Continuous Switch Model and Heuristics for Mixed-Integer Nonlinear Problems in Power Systems

Many power systems operation and planning computations (e.g., transmission and generation switching and placement) solve a mixed-integer nonlinear problem (MINLP) with binary variables representing the decision to connect devices to the grid. Binary variables with nonlinear AC network constraints make this problem NP-hard. For large real-world networks, obtaining an AC feasible optimum solution for these problems is computationally challenging and often unattainable with stateof-the-art tools today. In this work, we map the MINLP decision problem into a set of equivalent circuits by representing binary variables with a circuit-based continuous switch model.

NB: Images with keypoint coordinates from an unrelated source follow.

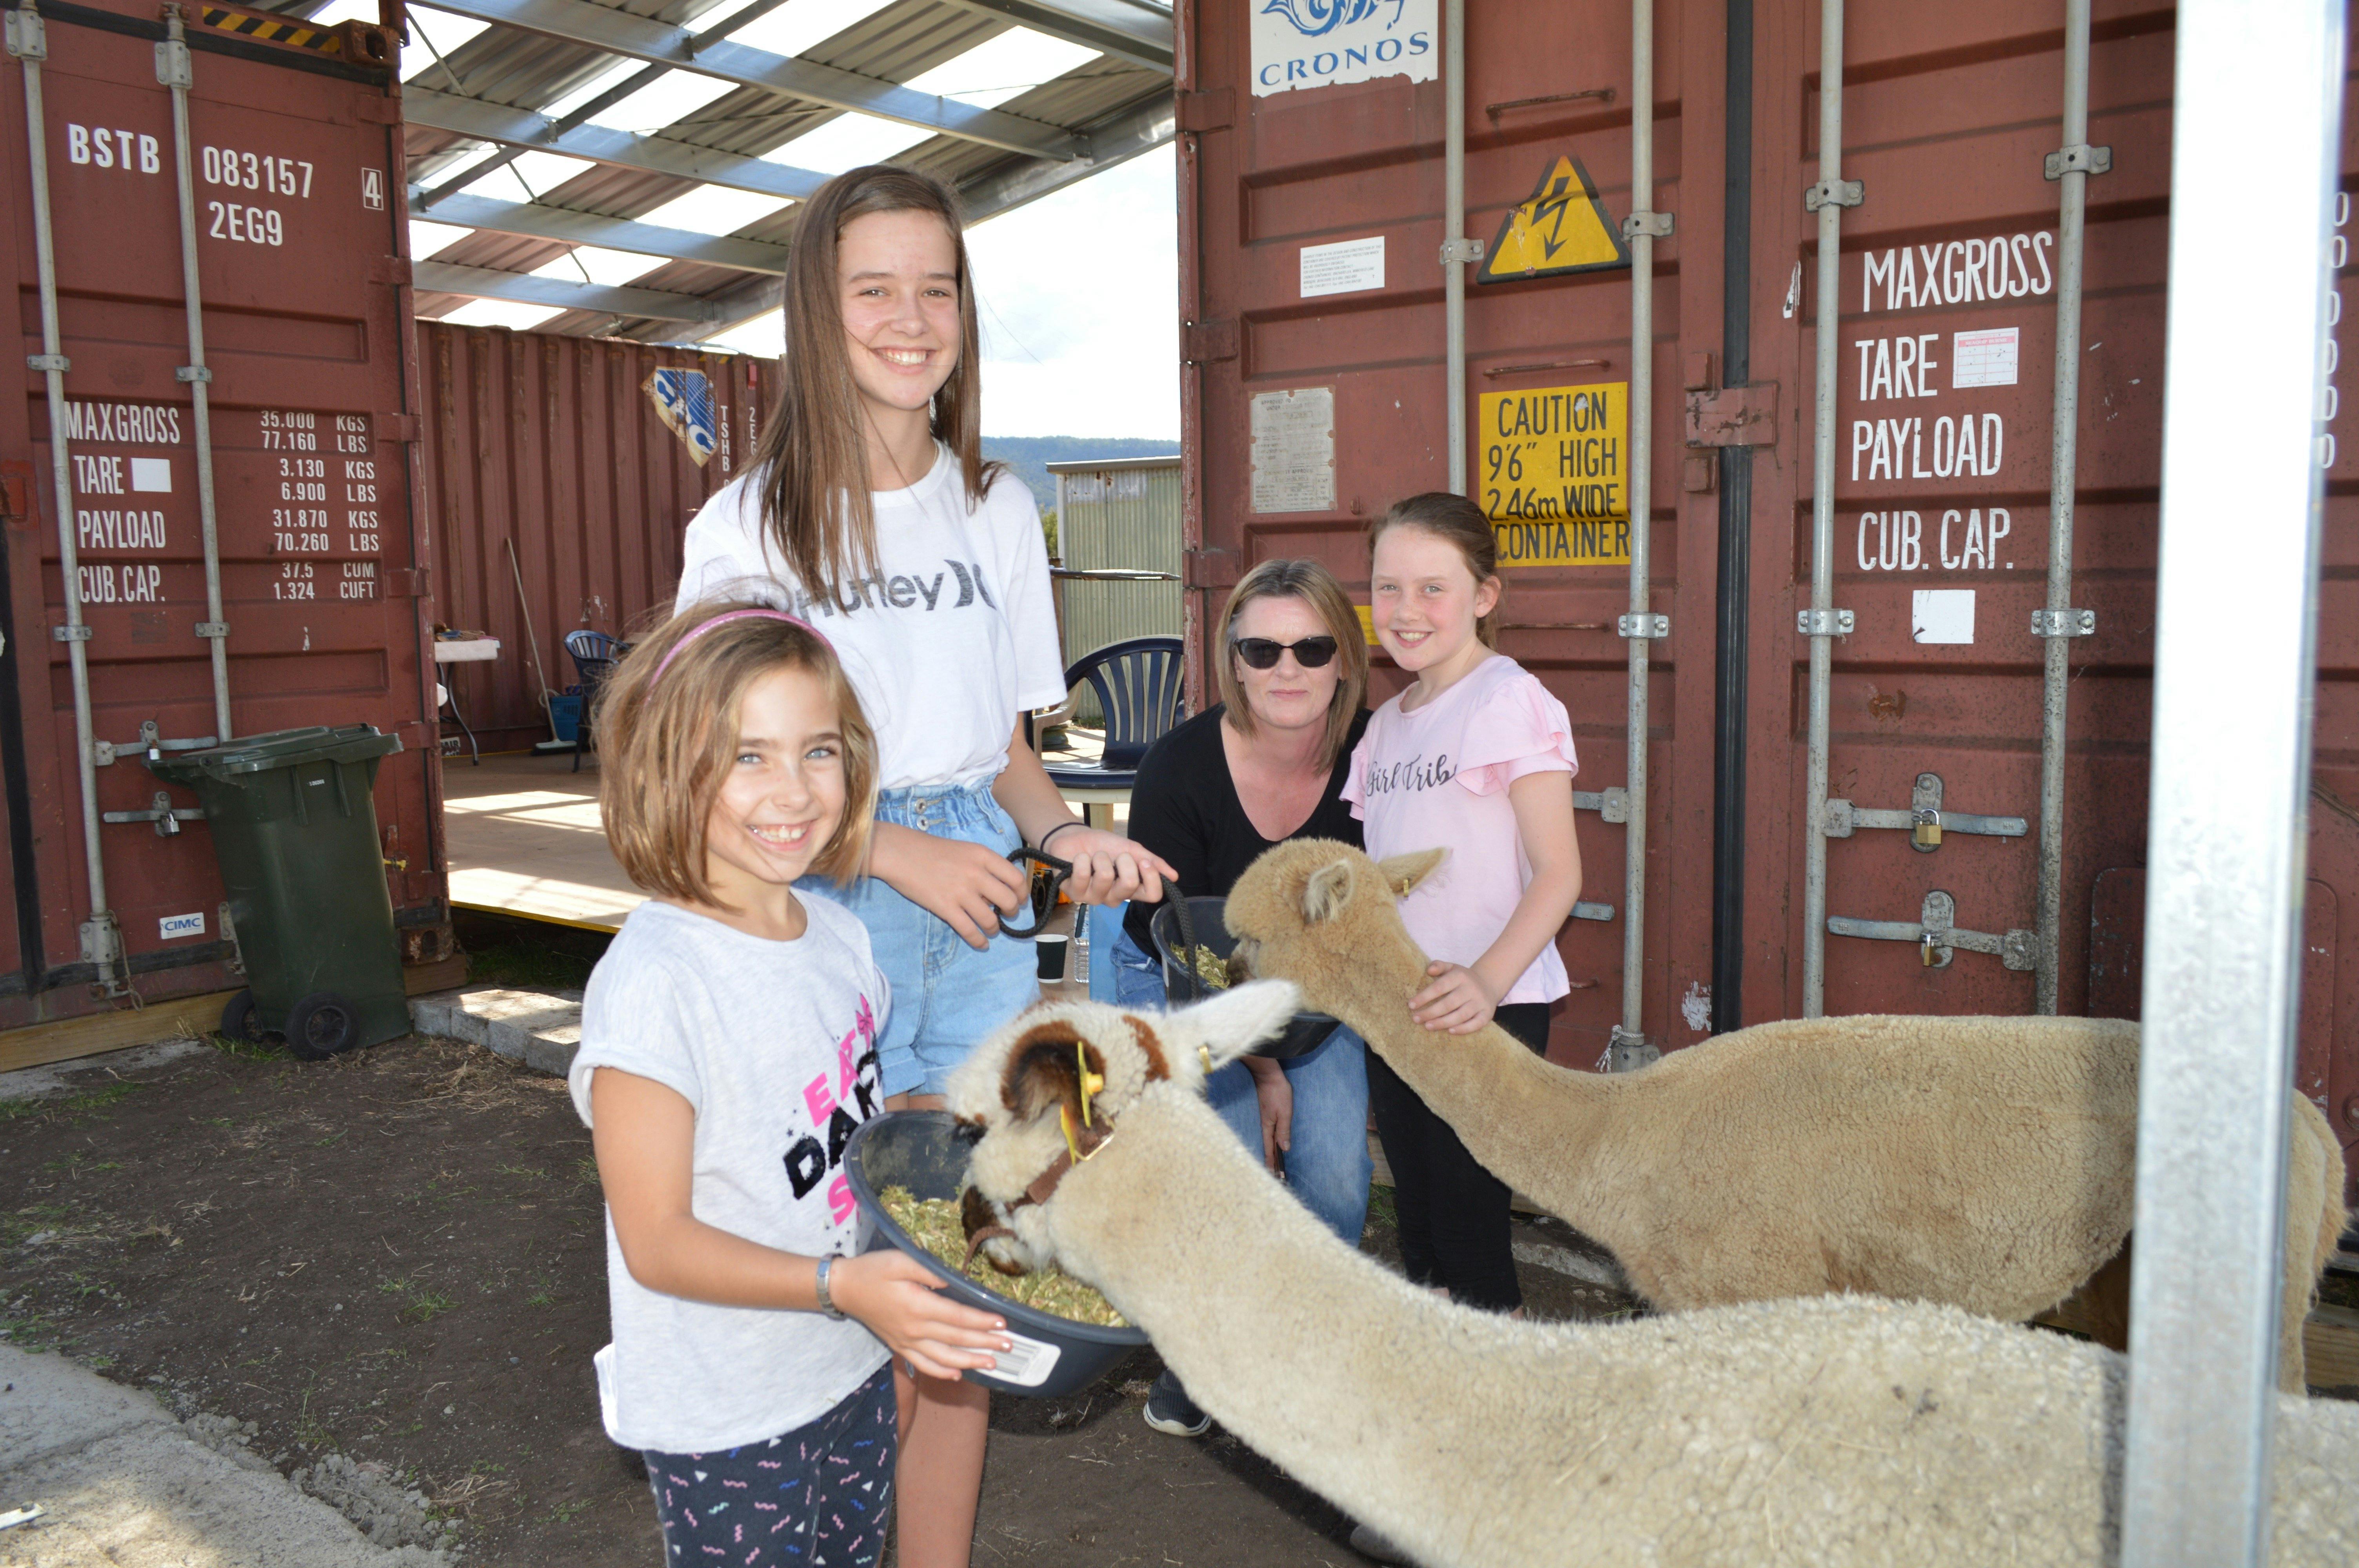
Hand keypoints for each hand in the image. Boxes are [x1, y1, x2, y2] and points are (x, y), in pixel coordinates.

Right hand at [829, 1250, 1010, 1382]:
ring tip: (993, 1364)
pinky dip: (941, 1372)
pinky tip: (957, 1375)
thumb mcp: (901, 1260)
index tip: (1003, 1323)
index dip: (982, 1322)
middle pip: (956, 1340)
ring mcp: (906, 1342)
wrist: (844, 1288)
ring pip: (943, 1359)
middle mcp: (914, 1329)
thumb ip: (929, 1271)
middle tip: (1009, 1346)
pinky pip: (923, 1365)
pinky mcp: (899, 1347)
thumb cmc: (874, 1270)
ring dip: (970, 1362)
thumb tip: (954, 1281)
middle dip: (985, 1343)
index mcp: (918, 1306)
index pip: (958, 1317)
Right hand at [873, 824, 1027, 950]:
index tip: (1020, 899)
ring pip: (990, 919)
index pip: (1015, 878)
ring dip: (994, 928)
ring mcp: (961, 892)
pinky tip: (981, 944)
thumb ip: (983, 866)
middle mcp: (976, 874)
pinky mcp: (946, 908)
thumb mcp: (965, 849)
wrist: (901, 853)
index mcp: (983, 856)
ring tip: (991, 929)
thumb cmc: (931, 849)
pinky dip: (978, 941)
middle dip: (1011, 912)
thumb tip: (996, 889)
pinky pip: (969, 930)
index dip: (1022, 893)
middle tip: (1006, 915)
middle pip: (1008, 900)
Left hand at [1044, 826, 1175, 907]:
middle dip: (1123, 861)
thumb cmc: (1104, 846)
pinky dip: (1082, 859)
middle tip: (1115, 856)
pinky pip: (1083, 875)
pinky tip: (1079, 859)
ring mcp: (1094, 898)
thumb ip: (1152, 862)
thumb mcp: (1131, 849)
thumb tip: (1175, 876)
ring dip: (1100, 858)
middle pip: (1130, 885)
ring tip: (1094, 856)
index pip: (1152, 895)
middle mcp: (1114, 897)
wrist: (1076, 837)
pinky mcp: (1074, 894)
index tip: (1144, 861)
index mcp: (1131, 889)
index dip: (1151, 877)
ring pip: (1105, 878)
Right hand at [1244, 1057, 1291, 1172]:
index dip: (1272, 1162)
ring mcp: (1265, 1119)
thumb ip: (1284, 1130)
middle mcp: (1265, 1125)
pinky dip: (1269, 1142)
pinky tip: (1270, 1143)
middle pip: (1267, 1147)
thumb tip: (1284, 1148)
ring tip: (1271, 1164)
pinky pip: (1268, 1132)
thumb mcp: (1284, 1111)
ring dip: (1270, 1152)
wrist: (1268, 1074)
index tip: (1274, 1175)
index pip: (1270, 1149)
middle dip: (1270, 1161)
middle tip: (1273, 1175)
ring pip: (1267, 1140)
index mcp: (1268, 1126)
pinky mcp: (1266, 1113)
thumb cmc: (1277, 1092)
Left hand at [1409, 960, 1496, 1035]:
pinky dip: (1463, 1029)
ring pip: (1460, 1016)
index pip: (1440, 987)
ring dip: (1442, 1023)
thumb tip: (1429, 970)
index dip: (1424, 997)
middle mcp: (1471, 989)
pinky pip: (1476, 1024)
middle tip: (1415, 1019)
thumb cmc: (1463, 978)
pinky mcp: (1487, 1014)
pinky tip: (1449, 1031)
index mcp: (1460, 976)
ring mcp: (1480, 1002)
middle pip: (1448, 1004)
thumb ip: (1439, 966)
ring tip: (1427, 1026)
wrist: (1489, 983)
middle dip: (1430, 1013)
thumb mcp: (1452, 967)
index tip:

We characterize the continuous switch model by a controlled nonlinear impedance that more closely mimics the physical behavior of a real-world switch. This mapping effectively transforms the MINLP problem into an NLP problem. We mathematically show that this transformation is a tight relaxation of the MINLP problem. For fast and robust convergence, we develop physicsdriven homotopy and Newton-Raphson damping methods. To validate this approach, we empirically show robust convergences for large, realistic systems (> 70,000 buses) in a practical wallclock time to an AC-feasible optimum. We compare our results and show improvement over industry-standard tools and other binary relaxation methods.